From the first entry to the last, copy each one exactly.

Stored data:

---+---

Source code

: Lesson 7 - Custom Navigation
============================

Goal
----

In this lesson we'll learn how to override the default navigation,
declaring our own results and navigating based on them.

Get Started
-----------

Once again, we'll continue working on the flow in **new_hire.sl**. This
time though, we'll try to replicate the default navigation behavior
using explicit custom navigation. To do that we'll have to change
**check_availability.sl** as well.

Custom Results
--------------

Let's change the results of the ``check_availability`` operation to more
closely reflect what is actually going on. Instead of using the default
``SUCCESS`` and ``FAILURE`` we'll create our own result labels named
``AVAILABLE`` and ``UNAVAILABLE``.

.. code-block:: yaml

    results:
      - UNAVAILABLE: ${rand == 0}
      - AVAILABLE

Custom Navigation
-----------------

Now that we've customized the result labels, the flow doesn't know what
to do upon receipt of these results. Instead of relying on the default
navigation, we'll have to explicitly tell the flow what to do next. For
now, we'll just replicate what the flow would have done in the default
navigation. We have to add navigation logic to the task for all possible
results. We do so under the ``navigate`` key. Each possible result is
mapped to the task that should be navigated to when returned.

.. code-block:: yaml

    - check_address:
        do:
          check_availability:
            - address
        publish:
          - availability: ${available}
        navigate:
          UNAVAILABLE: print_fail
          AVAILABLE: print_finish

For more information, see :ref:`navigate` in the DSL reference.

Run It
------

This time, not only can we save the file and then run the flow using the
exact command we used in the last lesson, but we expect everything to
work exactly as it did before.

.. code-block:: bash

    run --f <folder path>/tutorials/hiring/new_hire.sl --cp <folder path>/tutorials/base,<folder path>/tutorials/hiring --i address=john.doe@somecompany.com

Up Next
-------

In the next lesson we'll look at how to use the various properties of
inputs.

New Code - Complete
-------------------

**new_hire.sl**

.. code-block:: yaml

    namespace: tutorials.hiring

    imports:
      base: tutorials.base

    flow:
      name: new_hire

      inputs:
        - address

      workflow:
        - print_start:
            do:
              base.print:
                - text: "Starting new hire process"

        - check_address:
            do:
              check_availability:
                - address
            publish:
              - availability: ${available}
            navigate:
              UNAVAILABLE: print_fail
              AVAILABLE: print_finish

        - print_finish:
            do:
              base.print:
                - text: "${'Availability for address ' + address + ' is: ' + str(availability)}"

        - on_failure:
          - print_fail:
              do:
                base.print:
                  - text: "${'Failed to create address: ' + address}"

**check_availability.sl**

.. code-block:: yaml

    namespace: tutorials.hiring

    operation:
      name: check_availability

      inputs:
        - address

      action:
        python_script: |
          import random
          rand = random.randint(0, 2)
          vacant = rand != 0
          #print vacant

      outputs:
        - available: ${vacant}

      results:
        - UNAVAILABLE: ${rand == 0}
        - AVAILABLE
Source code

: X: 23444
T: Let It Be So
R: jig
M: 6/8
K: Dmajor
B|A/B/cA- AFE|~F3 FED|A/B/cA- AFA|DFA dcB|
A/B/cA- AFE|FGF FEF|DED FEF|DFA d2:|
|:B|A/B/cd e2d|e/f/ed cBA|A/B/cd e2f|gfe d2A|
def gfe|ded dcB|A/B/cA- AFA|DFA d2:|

---+---

## Output below
Source code

: Lesson 7 - Custom Navigation
============================

Goal
----

In this lesson we'll learn how to override the default navigation,
declaring our own results and navigating based on them.

Get Started
-----------

Once again, we'll continue working on the flow in **new_hire.sl**. This
time though, we'll try to replicate the default navigation behavior
using explicit custom navigation. To do that we'll have to change
**check_availability.sl** as well.

Custom Results
--------------

Let's change the results of the ``check_availability`` operation to more
closely reflect what is actually going on. Instead of using the default
``SUCCESS`` and ``FAILURE`` we'll create our own result labels named
``AVAILABLE`` and ``UNAVAILABLE``.

.. code-block:: yaml

    results:
      - UNAVAILABLE: ${rand == 0}
      - AVAILABLE

Custom Navigation
-----------------

Now that we've customized the result labels, the flow doesn't know what
to do upon receipt of these results. Instead of relying on the default
navigation, we'll have to explicitly tell the flow what to do next. For
now, we'll just replicate what the flow would have done in the default
navigation. We have to add navigation logic to the task for all possible
results. We do so under the ``navigate`` key. Each possible result is
mapped to the task that should be navigated to when returned.

.. code-block:: yaml

    - check_address:
        do:
          check_availability:
            - address
        publish:
          - availability: ${available}
        navigate:
          UNAVAILABLE: print_fail
          AVAILABLE: print_finish

For more information, see :ref:`navigate` in the DSL reference.

Run It
------

This time, not only can we save the file and then run the flow using the
exact command we used in the last lesson, but we expect everything to
work exactly as it did before.

.. code-block:: bash

    run --f <folder path>/tutorials/hiring/new_hire.sl --cp <folder path>/tutorials/base,<folder path>/tutorials/hiring --i address=john.doe@somecompany.com

Up Next
-------

In the next lesson we'll look at how to use the various properties of
inputs.

New Code - Complete
-------------------

**new_hire.sl**

.. code-block:: yaml

    namespace: tutorials.hiring

    imports:
      base: tutorials.base

    flow:
      name: new_hire

      inputs:
        - address

      workflow:
        - print_start:
            do:
              base.print:
                - text: "Starting new hire process"

        - check_address:
            do:
              check_availability:
                - address
            publish:
              - availability: ${available}
            navigate:
              UNAVAILABLE: print_fail
              AVAILABLE: print_finish

        - print_finish:
            do:
              base.print:
                - text: "${'Availability for address ' + address + ' is: ' + str(availability)}"

        - on_failure:
          - print_fail:
              do:
                base.print:
                  - text: "${'Failed to create address: ' + address}"

**check_availability.sl**

.. code-block:: yaml

    namespace: tutorials.hiring

    operation:
      name: check_availability

      inputs:
        - address

      action:
        python_script: |
          import random
          rand = random.randint(0, 2)
          vacant = rand != 0
          #print vacant

      outputs:
        - available: ${vacant}

      results:
        - UNAVAILABLE: ${rand == 0}
        - AVAILABLE
Source code

: X: 23444
T: Let It Be So
R: jig
M: 6/8
K: Dmajor
B|A/B/cA- AFE|~F3 FED|A/B/cA- AFA|DFA dcB|
A/B/cA- AFE|FGF FEF|DED FEF|DFA d2:|
|:B|A/B/cd e2d|e/f/ed cBA|A/B/cd e2f|gfe d2A|
def gfe|ded dcB|A/B/cA- AFA|DFA d2:|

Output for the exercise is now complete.